Hunt through the lines below for the string "Rendered" and copy each one that has it.

▶ _Supplied data_:
'''
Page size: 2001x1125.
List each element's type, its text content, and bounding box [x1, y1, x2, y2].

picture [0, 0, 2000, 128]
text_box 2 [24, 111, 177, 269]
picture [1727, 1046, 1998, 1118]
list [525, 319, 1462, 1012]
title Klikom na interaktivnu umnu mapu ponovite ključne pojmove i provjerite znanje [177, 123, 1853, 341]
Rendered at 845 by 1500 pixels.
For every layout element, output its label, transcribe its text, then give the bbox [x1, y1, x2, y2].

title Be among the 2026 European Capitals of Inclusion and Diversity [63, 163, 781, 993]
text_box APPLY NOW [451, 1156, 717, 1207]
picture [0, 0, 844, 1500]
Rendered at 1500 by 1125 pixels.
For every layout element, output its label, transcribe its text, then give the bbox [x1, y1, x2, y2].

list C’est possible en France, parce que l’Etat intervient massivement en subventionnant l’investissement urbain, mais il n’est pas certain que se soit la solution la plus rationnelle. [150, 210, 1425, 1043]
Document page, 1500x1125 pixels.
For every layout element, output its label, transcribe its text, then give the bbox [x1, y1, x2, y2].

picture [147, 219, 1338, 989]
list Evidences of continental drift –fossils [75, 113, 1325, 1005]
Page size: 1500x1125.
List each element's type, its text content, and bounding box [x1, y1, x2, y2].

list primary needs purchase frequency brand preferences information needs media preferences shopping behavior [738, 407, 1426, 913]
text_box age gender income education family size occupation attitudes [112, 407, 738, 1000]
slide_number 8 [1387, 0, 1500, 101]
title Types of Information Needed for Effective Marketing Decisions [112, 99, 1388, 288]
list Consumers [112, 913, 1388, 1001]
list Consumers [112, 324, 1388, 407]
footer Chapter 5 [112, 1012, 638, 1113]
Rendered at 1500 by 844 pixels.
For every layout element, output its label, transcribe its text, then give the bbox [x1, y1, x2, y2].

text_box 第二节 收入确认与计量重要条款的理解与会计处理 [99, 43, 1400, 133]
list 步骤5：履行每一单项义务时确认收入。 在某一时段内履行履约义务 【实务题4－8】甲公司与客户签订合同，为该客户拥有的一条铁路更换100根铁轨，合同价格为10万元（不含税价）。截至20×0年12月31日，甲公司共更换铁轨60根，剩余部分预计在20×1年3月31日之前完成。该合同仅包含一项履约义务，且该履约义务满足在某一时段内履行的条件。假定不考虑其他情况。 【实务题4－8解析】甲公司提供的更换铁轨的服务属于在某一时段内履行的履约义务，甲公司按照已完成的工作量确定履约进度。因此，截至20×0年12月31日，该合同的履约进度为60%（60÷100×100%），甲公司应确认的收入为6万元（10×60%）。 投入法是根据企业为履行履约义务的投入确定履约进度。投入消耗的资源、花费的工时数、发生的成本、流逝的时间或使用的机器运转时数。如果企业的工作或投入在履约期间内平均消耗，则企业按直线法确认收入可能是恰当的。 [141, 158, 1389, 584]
'''
▶ _Answer to this exercise_:
Rendered at 845 by 1500 pixels.
Rendered at 1500 by 1125 pixels.
Rendered at 1500 by 844 pixels.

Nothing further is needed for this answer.